**Goal of the exercise:** Copy the material from the line with "which then leads" to the line with "faded 704 number", putting "front companies" in place of "shell companies" and leaving everything else as it is.

**Data shown:**
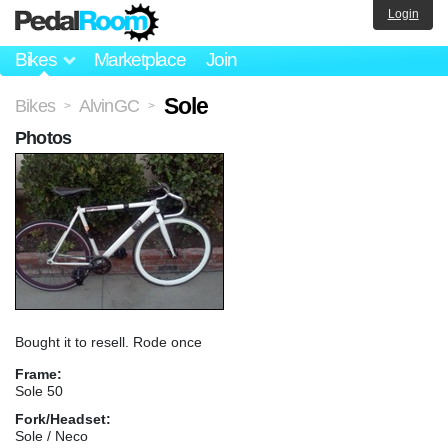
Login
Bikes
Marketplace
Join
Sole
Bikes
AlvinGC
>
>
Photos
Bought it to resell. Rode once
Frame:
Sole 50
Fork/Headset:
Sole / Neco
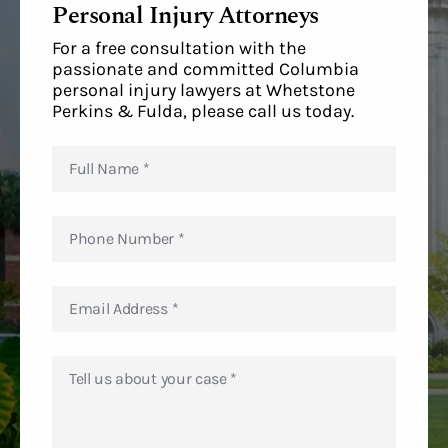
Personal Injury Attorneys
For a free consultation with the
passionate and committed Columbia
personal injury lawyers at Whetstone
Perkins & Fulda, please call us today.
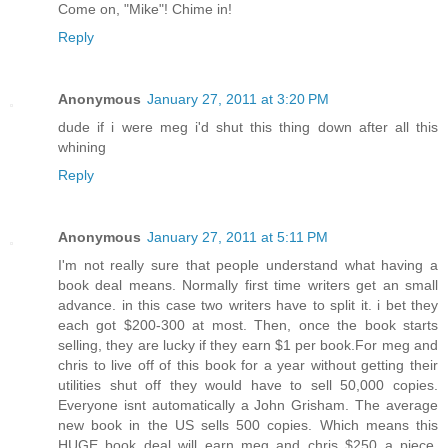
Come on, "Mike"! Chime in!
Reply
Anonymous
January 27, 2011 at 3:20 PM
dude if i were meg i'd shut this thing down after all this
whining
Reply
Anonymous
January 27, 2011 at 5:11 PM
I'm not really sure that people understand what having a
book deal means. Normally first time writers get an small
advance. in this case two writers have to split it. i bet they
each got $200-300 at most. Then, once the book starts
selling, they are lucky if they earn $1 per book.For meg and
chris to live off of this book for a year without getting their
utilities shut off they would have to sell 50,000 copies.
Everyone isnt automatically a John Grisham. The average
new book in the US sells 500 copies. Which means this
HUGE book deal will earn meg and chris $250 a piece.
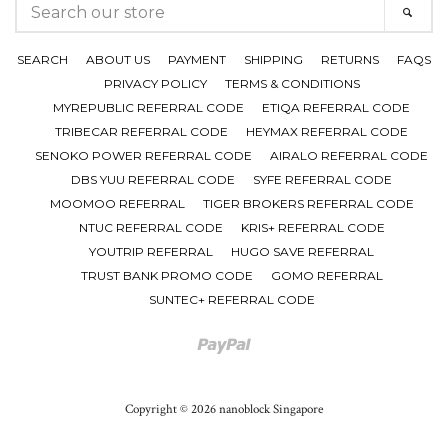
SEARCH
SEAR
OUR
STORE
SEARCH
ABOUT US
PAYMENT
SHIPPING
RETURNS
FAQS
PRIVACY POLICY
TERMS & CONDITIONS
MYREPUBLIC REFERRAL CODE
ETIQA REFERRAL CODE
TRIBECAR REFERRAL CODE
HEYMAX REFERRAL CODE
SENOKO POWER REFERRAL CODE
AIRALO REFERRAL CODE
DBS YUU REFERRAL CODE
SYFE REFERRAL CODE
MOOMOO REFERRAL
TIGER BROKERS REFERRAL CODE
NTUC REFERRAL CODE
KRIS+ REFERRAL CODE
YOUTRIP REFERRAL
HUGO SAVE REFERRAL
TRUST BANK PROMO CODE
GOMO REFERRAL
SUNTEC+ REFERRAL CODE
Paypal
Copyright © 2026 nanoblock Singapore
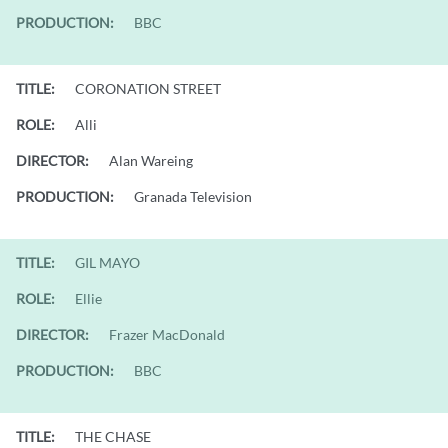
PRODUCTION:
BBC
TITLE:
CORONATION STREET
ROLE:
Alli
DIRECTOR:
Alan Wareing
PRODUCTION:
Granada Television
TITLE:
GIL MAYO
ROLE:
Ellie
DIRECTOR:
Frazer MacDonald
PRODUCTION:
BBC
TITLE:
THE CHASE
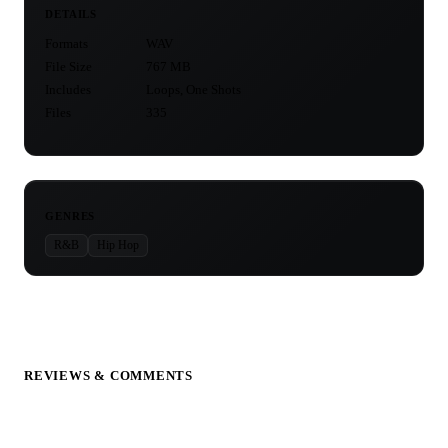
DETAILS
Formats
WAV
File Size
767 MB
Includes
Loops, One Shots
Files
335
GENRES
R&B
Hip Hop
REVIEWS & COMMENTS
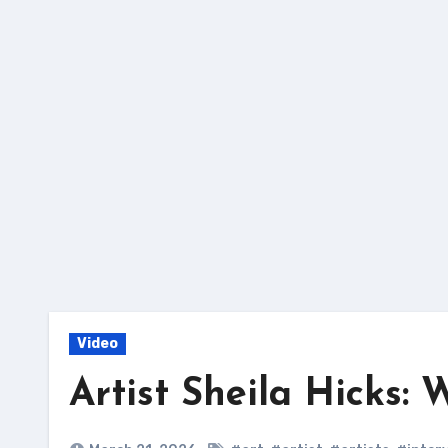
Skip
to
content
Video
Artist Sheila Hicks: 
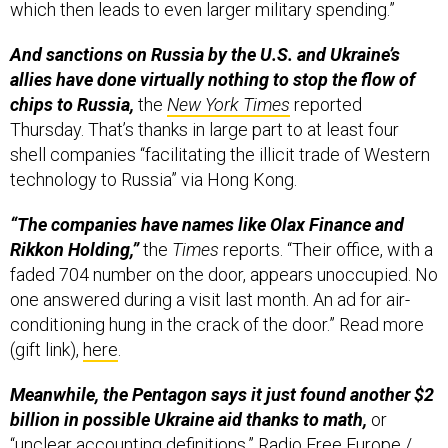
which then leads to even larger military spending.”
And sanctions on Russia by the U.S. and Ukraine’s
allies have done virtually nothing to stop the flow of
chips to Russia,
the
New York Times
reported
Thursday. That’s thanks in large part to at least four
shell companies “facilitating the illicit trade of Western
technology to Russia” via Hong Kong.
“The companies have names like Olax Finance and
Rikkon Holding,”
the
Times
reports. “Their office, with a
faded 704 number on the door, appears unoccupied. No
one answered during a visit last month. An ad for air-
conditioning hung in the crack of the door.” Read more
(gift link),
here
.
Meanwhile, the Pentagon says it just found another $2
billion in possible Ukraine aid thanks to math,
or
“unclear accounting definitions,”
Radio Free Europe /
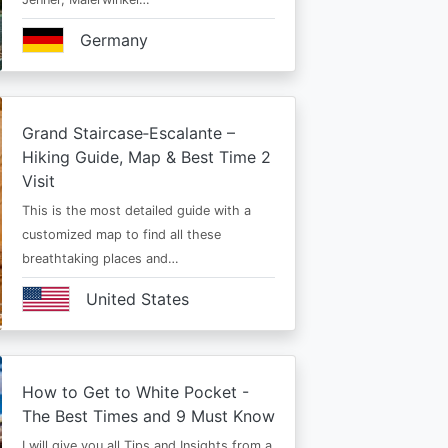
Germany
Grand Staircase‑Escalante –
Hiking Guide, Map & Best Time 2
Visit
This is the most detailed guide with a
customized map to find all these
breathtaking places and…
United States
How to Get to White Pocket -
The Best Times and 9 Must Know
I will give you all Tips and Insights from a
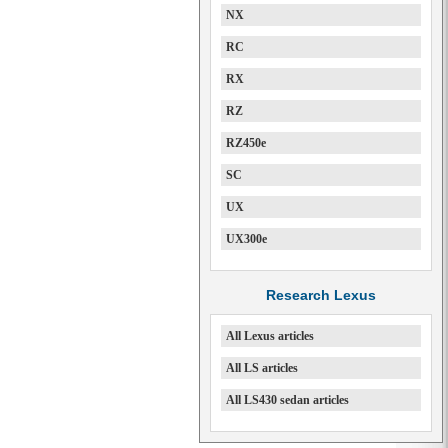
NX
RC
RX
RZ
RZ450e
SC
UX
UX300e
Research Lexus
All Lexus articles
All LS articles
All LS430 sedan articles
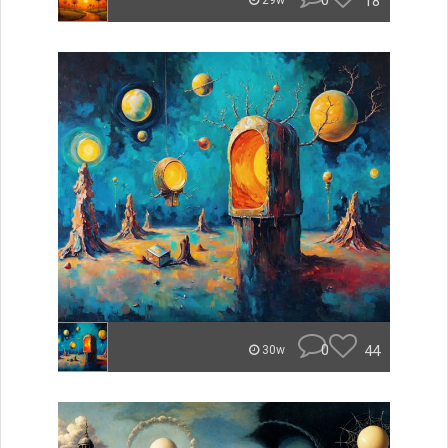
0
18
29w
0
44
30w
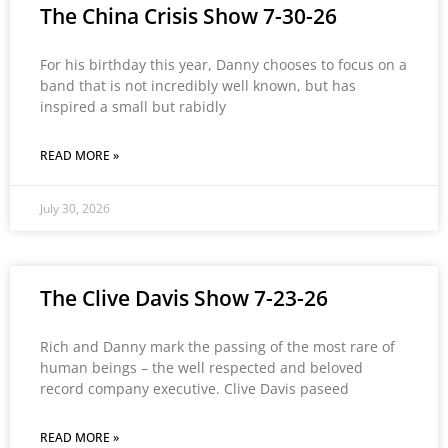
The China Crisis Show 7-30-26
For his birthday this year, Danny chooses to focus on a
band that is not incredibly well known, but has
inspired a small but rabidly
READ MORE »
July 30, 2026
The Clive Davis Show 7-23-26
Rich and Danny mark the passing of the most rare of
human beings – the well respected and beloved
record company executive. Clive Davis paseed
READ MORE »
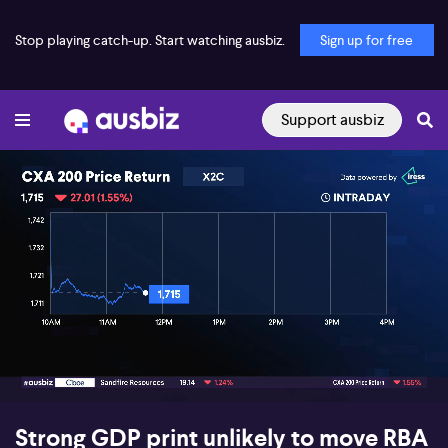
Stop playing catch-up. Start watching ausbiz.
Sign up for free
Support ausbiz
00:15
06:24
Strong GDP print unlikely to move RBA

==

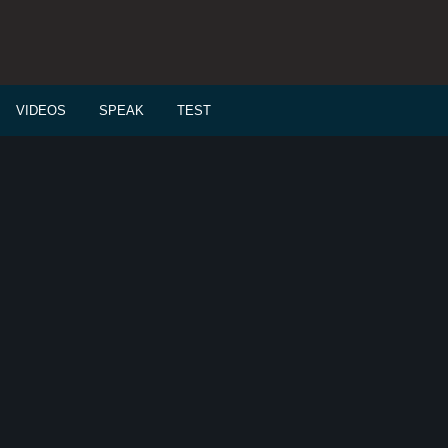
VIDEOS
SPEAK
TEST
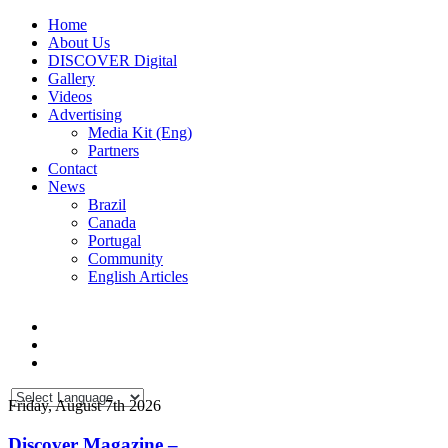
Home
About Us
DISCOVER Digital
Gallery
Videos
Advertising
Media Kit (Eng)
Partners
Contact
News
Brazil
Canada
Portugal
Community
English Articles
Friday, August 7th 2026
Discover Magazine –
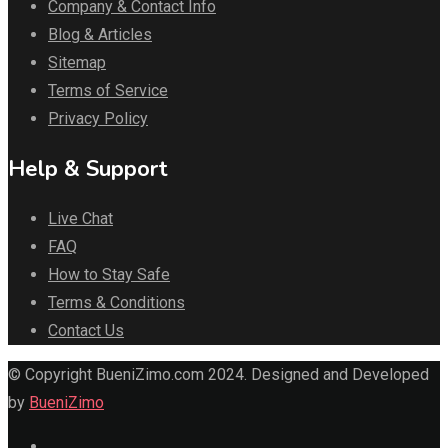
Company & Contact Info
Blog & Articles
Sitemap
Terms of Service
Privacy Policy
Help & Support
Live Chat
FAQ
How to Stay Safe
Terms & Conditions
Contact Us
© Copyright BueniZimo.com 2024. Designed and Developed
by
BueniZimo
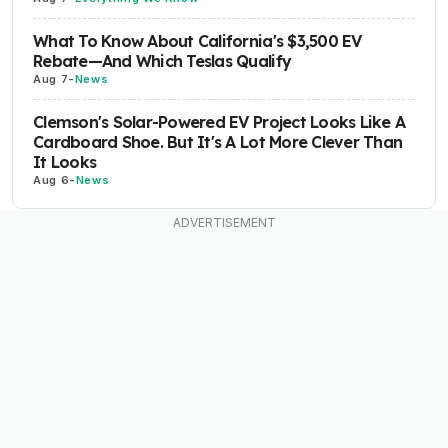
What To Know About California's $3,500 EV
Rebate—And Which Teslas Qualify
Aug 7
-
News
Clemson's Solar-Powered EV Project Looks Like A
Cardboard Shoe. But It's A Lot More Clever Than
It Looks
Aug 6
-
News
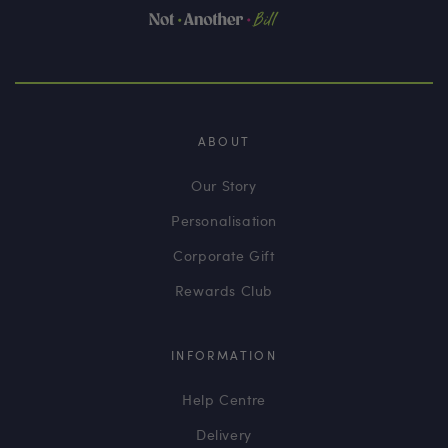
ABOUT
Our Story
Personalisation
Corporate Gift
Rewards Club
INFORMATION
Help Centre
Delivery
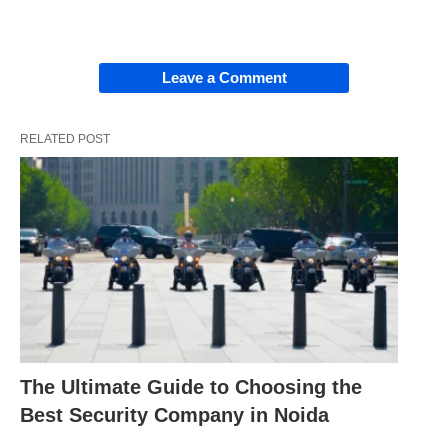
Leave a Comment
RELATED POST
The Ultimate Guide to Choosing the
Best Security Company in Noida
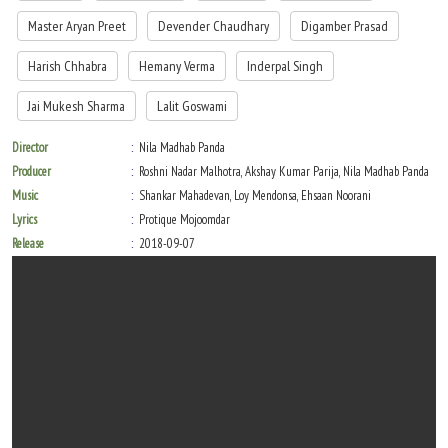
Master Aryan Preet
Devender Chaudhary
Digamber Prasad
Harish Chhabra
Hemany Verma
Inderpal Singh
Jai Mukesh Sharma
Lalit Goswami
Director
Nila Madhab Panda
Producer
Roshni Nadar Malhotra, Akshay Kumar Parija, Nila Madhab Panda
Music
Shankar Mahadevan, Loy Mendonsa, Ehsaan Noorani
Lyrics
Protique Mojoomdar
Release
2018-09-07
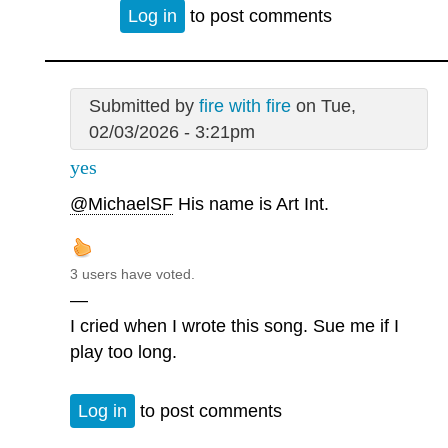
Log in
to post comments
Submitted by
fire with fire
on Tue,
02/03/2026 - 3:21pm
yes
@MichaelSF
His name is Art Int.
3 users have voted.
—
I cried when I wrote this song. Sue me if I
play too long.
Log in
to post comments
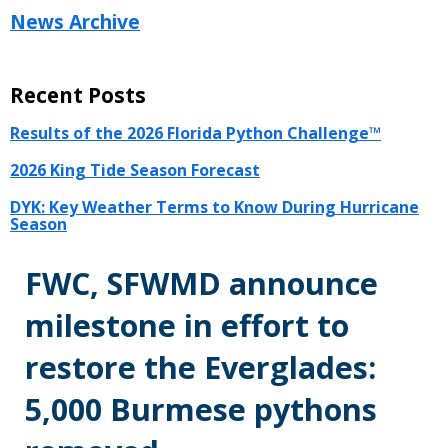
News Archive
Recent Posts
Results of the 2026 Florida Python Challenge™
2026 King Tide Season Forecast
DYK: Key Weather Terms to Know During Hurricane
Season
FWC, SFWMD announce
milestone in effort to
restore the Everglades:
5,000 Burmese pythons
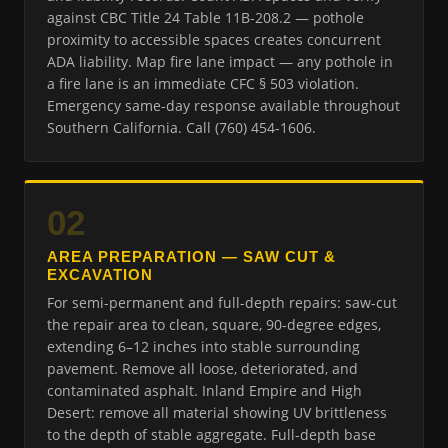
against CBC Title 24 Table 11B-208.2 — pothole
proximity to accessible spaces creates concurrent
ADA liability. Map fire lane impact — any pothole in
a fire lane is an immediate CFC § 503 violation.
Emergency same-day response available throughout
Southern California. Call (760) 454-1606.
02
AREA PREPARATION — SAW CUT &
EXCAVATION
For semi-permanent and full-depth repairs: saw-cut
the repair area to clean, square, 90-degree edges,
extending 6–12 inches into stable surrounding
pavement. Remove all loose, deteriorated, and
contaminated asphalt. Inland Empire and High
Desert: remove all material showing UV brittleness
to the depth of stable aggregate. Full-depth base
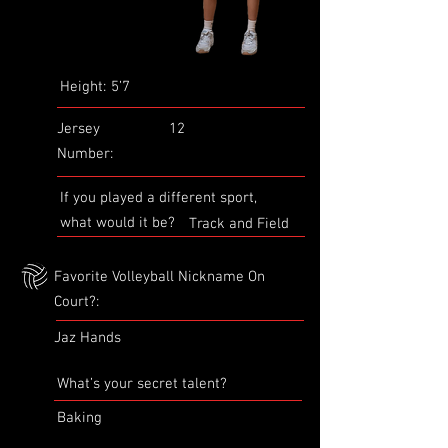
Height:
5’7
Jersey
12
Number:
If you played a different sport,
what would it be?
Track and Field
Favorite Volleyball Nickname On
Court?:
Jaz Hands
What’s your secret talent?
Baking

**Solution below:**
which then leads to even larger military spending.”
And sanctions on Russia by the U.S. and Ukraine’s
allies have done virtually nothing to stop the flow of
chips to Russia,
the
New York Times
reported
Thursday. That’s thanks in large part to at least four
front companies “facilitating the illicit trade of Western
technology to Russia” via Hong Kong.
“The companies have names like Olax Finance and
Rikkon Holding,”
the
Times
reports. “Their office, with a
faded 704 number on the door, appears unoccupied. No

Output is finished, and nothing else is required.